EXTRAIT DU TEXTE:

******************************

Publié dans Le Soir d'Algérie le 25 - 02 - 2017


Propos recueillis par Abla Chérif
«Mes analyses ne sont souvent pas tendres», avoue Fatma Oussedik en marge de l'entretien qu'elle nous a accordé. Ses analyses et tous les propos qu'elle tient ici sont pourtant le fruit de travaux incessants menés dans les milieux les plus profonds de la société pour en étudier les mutations et le développement. Du mieux qu'elle ait pu le faire, elle transmet le message de tous ces Algériens qui s'adressent à elle continuellement. C'est son «devoir de vérité».
Vous avez tenu à être présente, samedi dernier, à une conférence sur les détenus du M'zab. Qu'est ce qui a motivé votre venue ?
Il y a deux raisons : la première est scientifique, je travaille actuellement sur le M'zab, et j'ai d'ailleurs publié de nombreux écrits sur cette région. La seconde raison est plus large, elle a trait au travail que je mène sur les minorités politiques en Algérie. Je travaille aussi sur les femmes, sur les jeunes. Ce qui m'intéresse ce sont toutes ces catégories placées en situation minoritaire. Dans ce contexte le M'zab m'est apparu comme un conservatoire d'institutions plus large. De ce point de vue, je me suis retrouvée confrontée à des institutions comme «laâchira» par exemple et elles m'ont rappelée que chez moi on appelle cela «tadjmaât». Le M'zab est un sujet passionnant. En tant qu'intellectuelle, ma position dans la société est d'être engagée auprès de ceux qui en ont besoin. On ne peut pas écouter les gens seulement et ne pas se solidariser avec eux, s'engager dans des combats qui les concernent. Je suis sociologue algérienne et la situation dans le M'zab comme un certain nombre de questions me concernent. Je suis féministe, engagée dans le réseau Wassila, je suis universitaire et en tant que telle je me suis toujours exprimée sur les questions universitaires. Pour résumer, je suis engagée dans et auprès de ma société. Je considère que je dois me battre pour l'expression de ma citoyenneté et ma citoyenneté, comme mon devoir d'intellectuelle, est de porter un regard critique sur la réalité qui m'entoure depuis ma position de femme et d'universitaire. Mon devoir aujourd'hui est de dire tout ce que j'ai vu et entendu.
Quelle est votre appréciation globale de la situation qui vous entoure justement ?

******************************

DONNÉES FOURNIES:
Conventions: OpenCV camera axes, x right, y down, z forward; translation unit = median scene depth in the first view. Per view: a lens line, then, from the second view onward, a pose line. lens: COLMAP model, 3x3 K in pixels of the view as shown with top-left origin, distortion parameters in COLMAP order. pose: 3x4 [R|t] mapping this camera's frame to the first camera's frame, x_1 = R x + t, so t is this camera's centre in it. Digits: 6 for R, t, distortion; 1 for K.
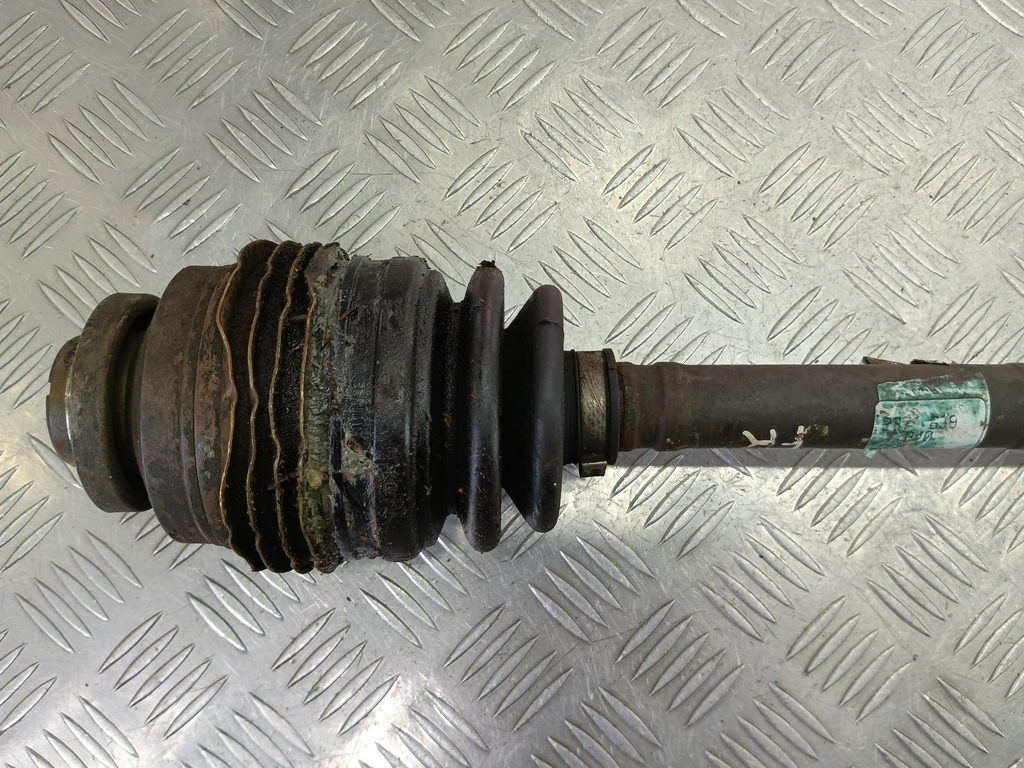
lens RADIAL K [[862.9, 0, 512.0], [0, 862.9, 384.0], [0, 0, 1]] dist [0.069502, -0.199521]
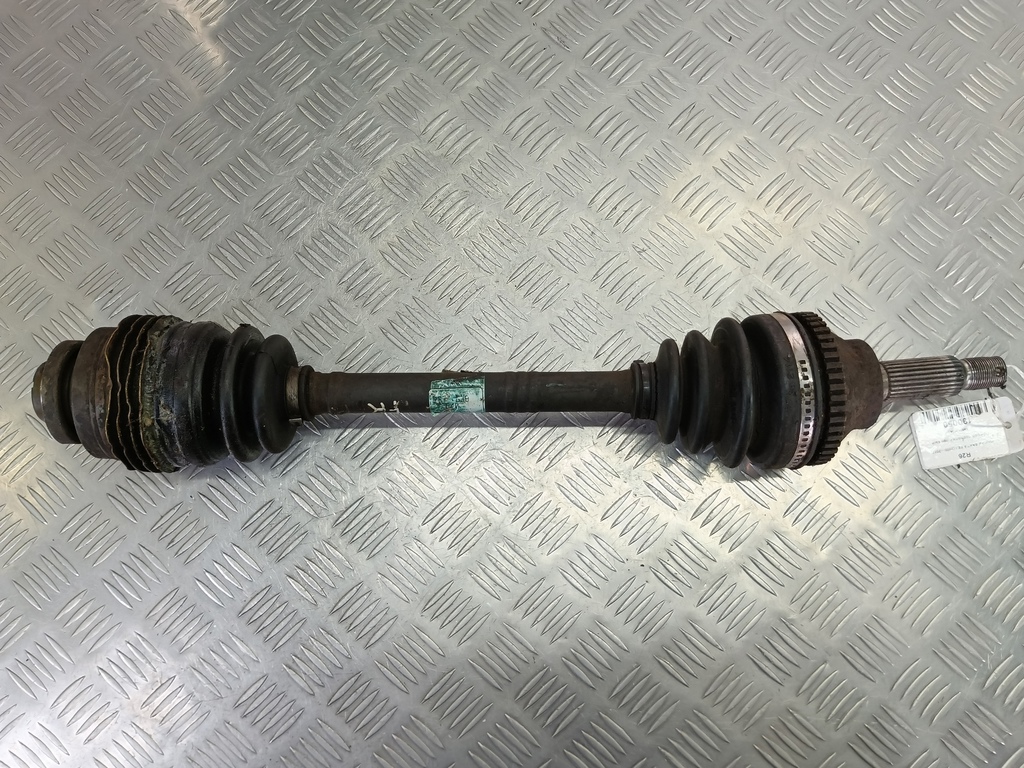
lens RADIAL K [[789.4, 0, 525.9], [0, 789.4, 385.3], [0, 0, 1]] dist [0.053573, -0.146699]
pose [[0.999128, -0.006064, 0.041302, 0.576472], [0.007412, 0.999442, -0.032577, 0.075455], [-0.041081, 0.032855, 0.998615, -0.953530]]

******************************

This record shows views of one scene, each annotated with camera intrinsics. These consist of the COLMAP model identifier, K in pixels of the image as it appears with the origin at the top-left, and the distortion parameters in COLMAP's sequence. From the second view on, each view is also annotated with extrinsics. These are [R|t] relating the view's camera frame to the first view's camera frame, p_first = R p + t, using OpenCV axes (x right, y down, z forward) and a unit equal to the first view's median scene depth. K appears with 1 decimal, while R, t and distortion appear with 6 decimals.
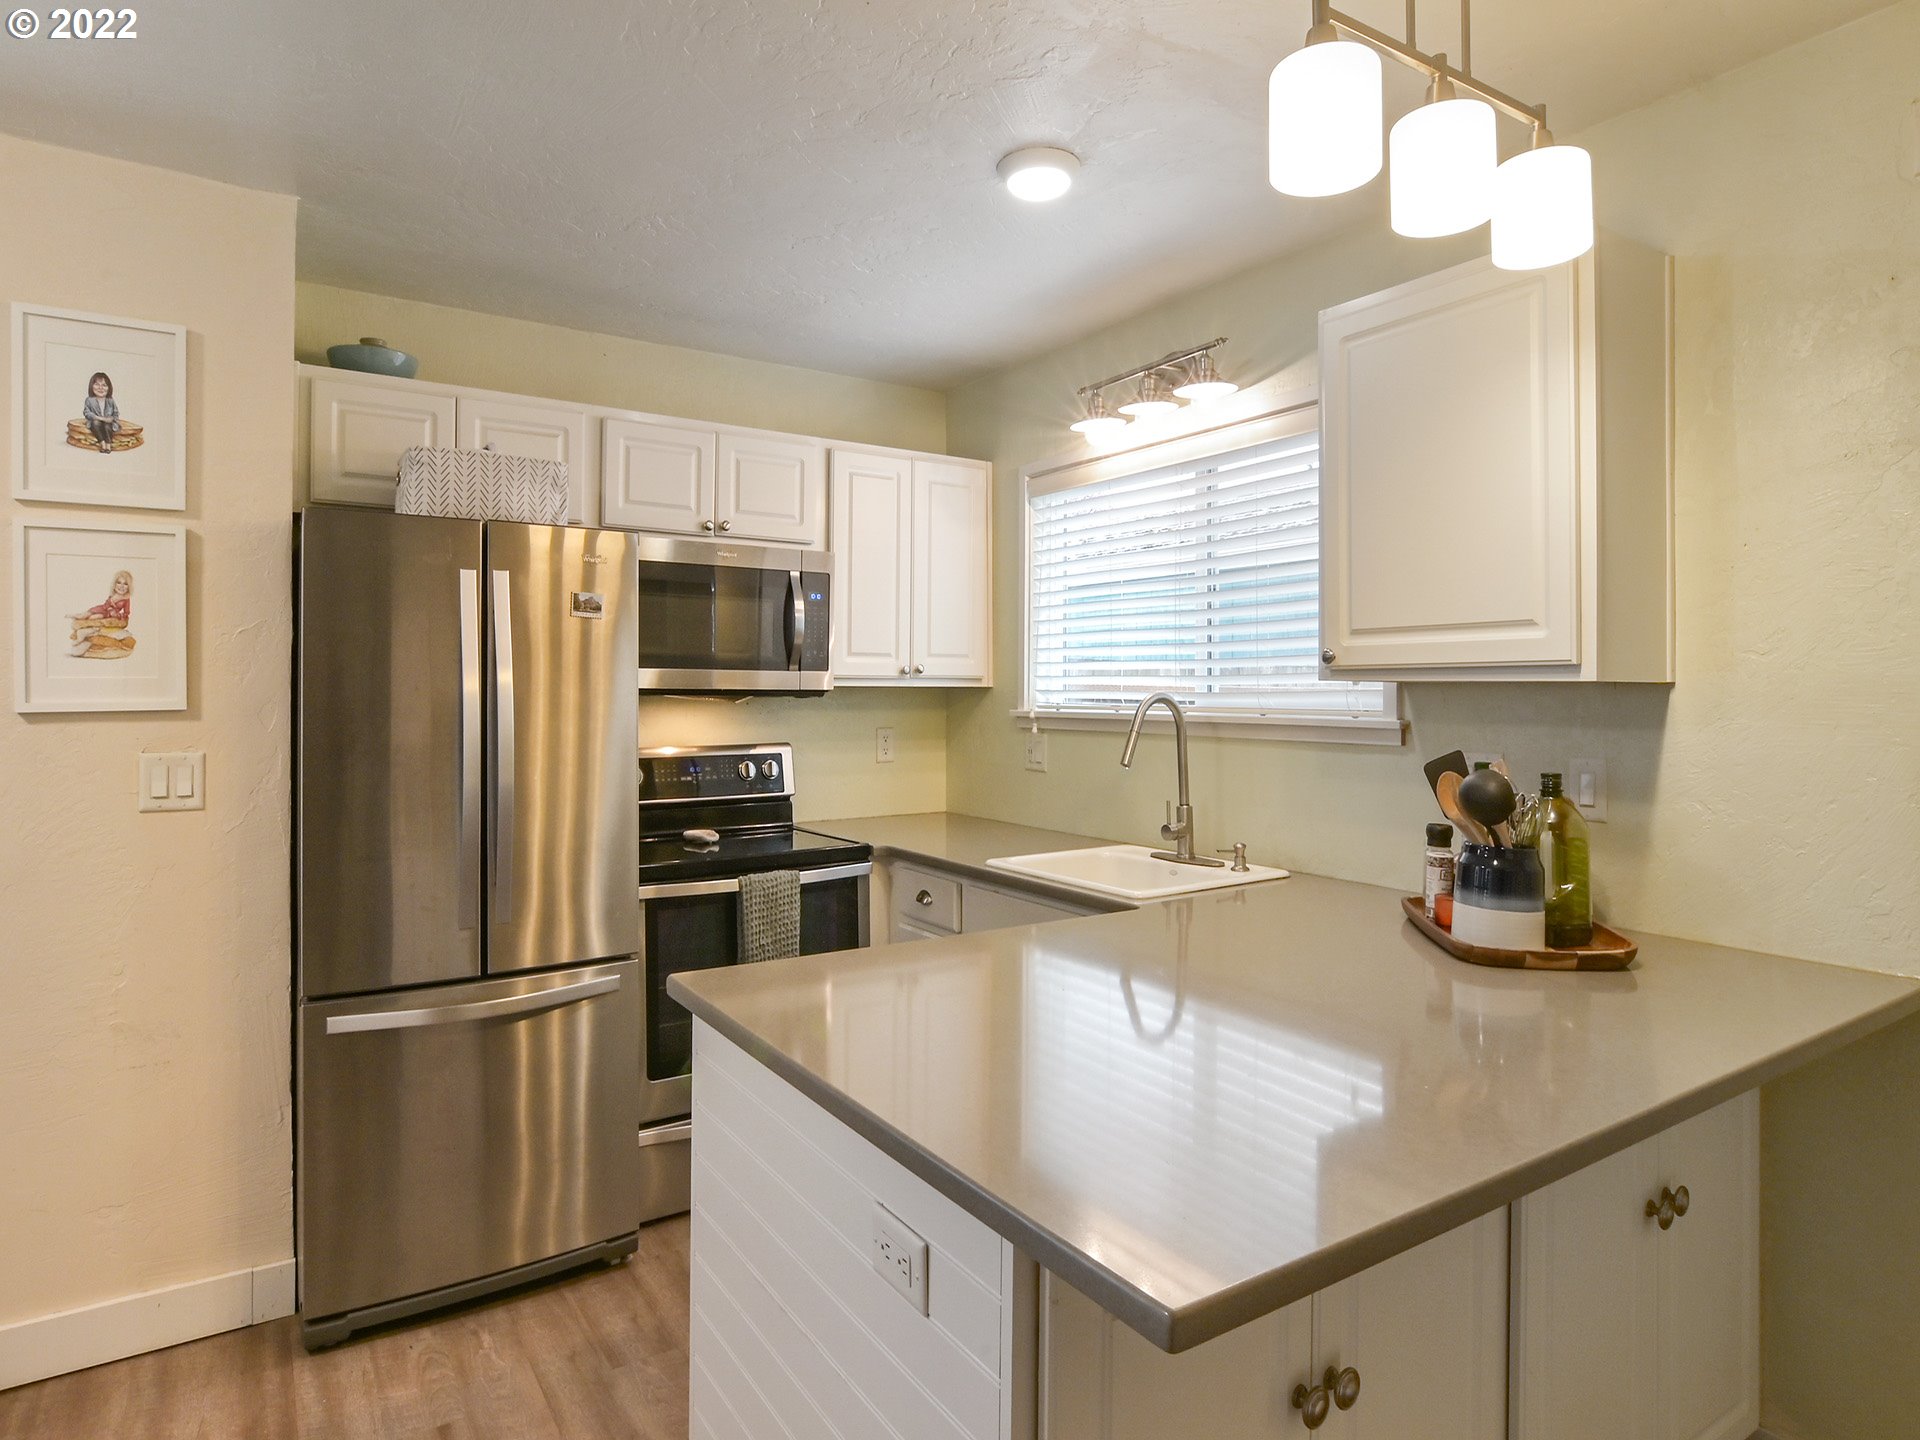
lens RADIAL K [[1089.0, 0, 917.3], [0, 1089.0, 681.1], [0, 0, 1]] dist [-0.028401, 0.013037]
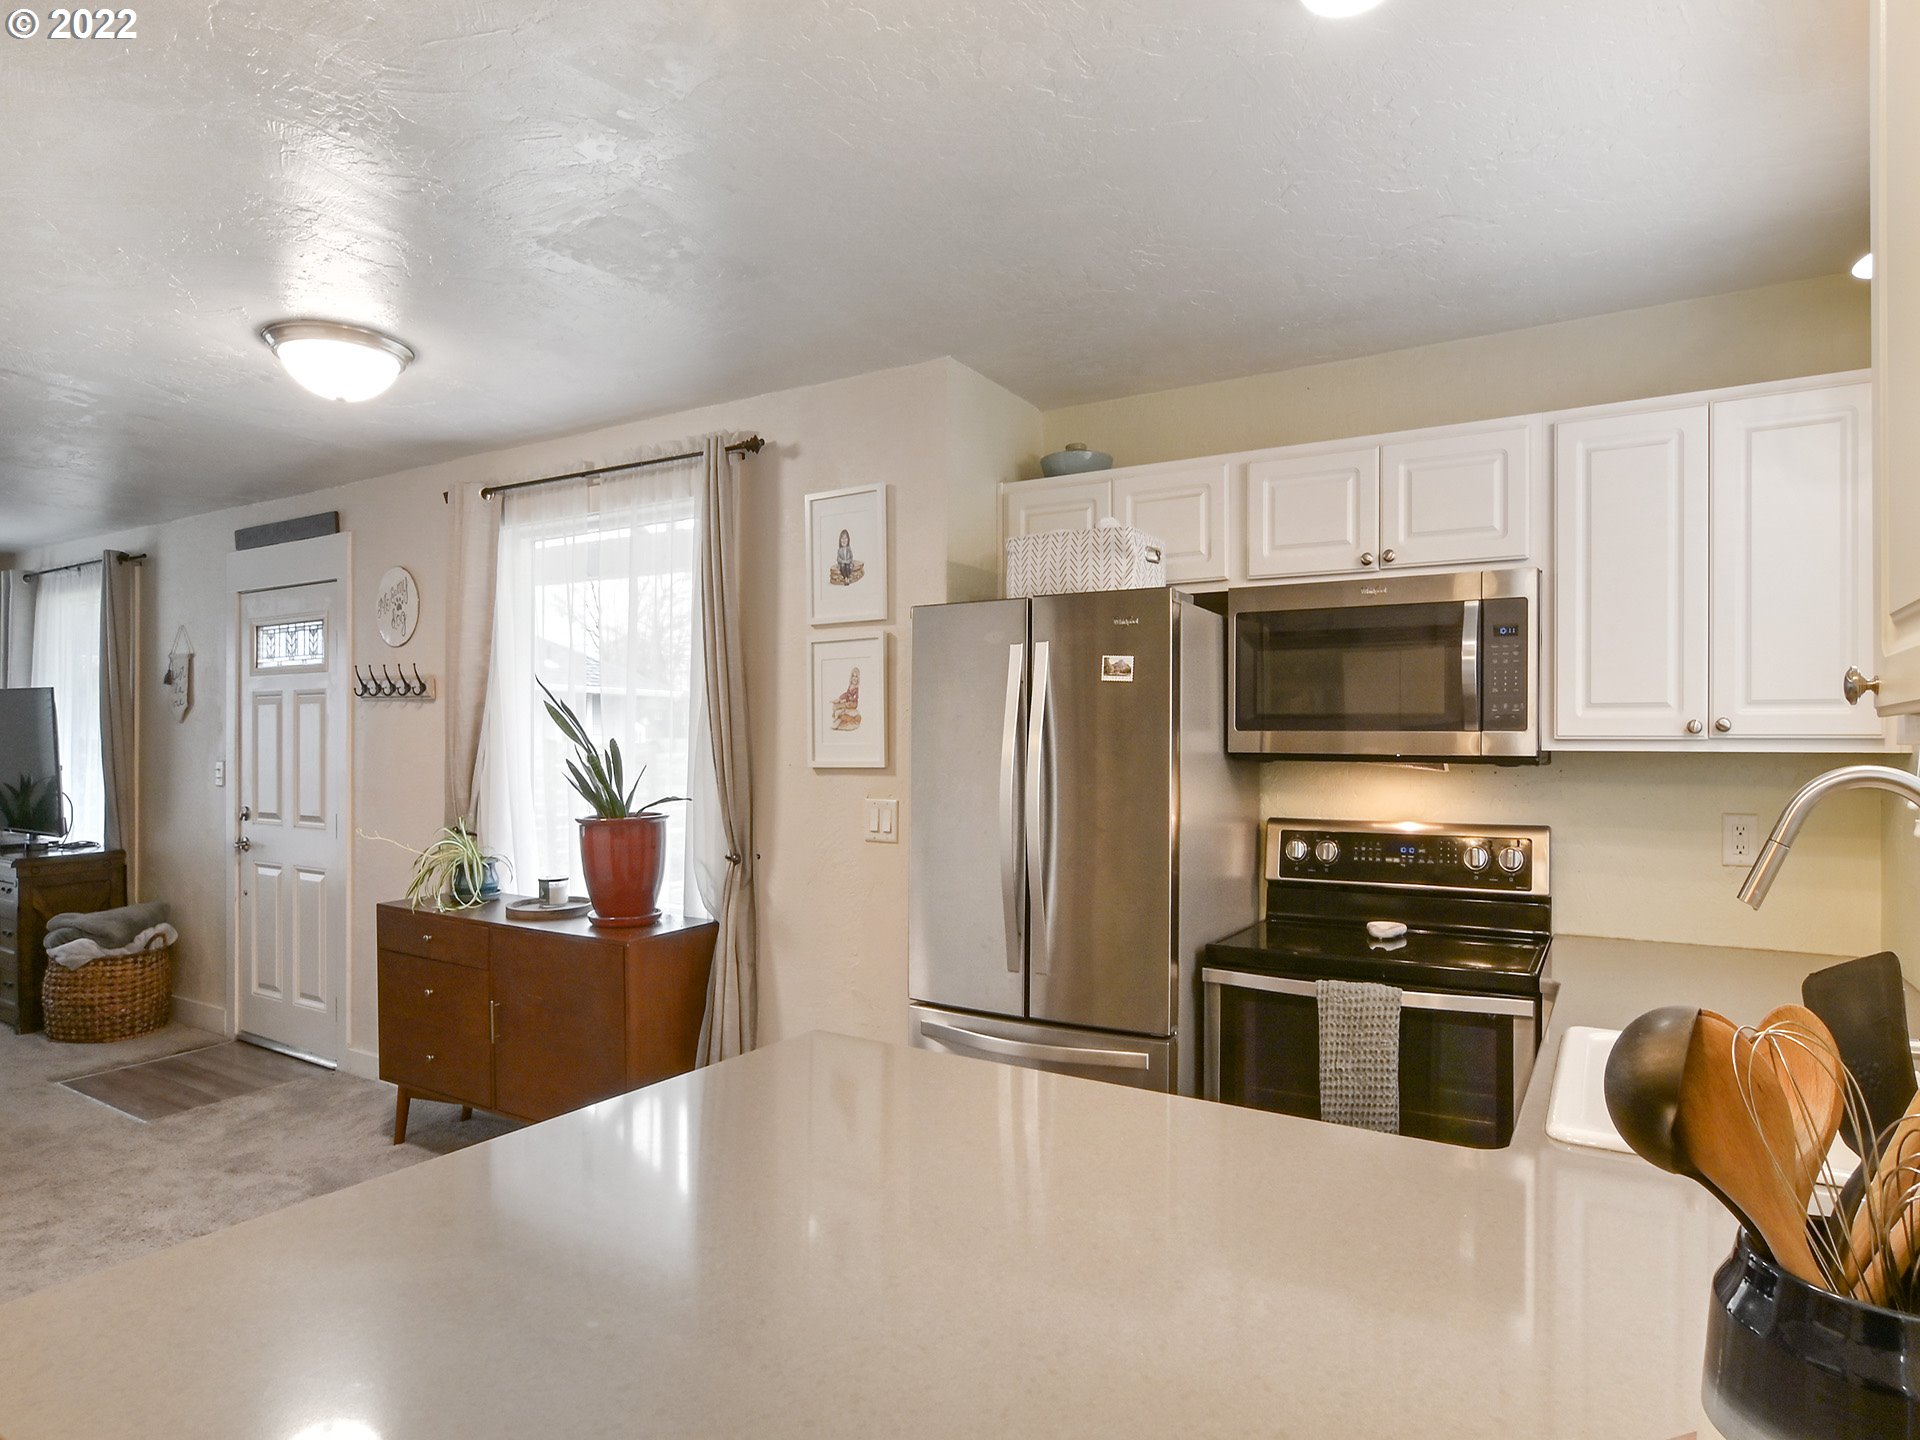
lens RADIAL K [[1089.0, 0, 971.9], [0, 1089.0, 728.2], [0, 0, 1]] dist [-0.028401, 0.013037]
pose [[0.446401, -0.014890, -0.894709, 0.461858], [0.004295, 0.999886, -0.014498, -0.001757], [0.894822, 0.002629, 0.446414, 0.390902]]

******************************

CONSIGNES:
[A] Traduisez en anglais cette phrase de l'entretien avec Fatma Oussedik : « Le M'zab est un sujet passionnant. »
[B] Poursuivez l'entretien avec Fatma Oussedik à partir de la dernière question posée.

RÉPONSES:
[A] The M'zab is a fascinating subject.

[B]
On a beaucoup parlé de la main de l'étranger. Il est vrai que la situation géopolitique me semble préoccupante, toutefois il est temps de parler de la main de l'intérieur. Je considère que les formes de gouvernance mettent en péril le pays depuis un moment déjà. Elles ont pour effet de fragiliser le tissu social, de fragiliser les liens dans la société et les exposer à toutes aventures. Jusqu'à présent, de mon point de vue, si ces aventures n'ont pas eu lieu, c'est parce que la société a fait preuve d'une grande maturité par attachement à son patrimoine national, son patriotisme faisant tout pour préserver l'unité nationale qu'elle a vu se disloquer en Irak, en Syrie, et en Libye.
La société a été vigilante. Aujourd'hui, je pense cependant qu'elle est soumise à des provocations graves venant de ceux qui ont pourtant la responsabilité première de protéger ce pays.
De quelles provocations voulez-vous parler ?
Elles ont plusieurs formes, j'ai d'ailleurs écrit à plusieurs reprises. Dans le dernier article je me suis attaquée au communitarisme et il a été question de démontrer de quelle manière des régions entières ont été manipulées pour être classées dans la définition de «classes dangereuses», catégories dangereuses. On l'a fait dans plusieurs zones d'Algérie, la Kabylie, les barabiches, on le fait maintenant avec le M'zab on crée les termes d'un débat. Je considère qu'on a opposé des Algériens contre d'autres, les francophones contre les arabophones, les berbères... et qu'il est temps que cela prenne fin. Prenons l'exemple de la francophonie. Vous voyez que je m'exprime en français, je n'ai jamais cru une seconde que l'arabe n'était pas une langue de science , je n'ai jamais cru une seconde que mes collègues qui parlaient arabe n'étaient pas scientifiques, par contre je dénonce avec mes collègues arabisants l'utilisation qui est faite de la langue arabe sur le plan politique, idéologique et religieux ce qui l'empêche, qui lui interdit d'être une langue de science et qui la place en position défavorisée par rapport aux langues étrangères.
Vous avez mené de nombreux travaux, des enquêtes sociales à travers tout le territoire national à l'exception du Sud, dites-vous que vous n'avez pu atteindre faute de moyens. Qu'est-ce qui vous a le plus frappé durant vos travaux ?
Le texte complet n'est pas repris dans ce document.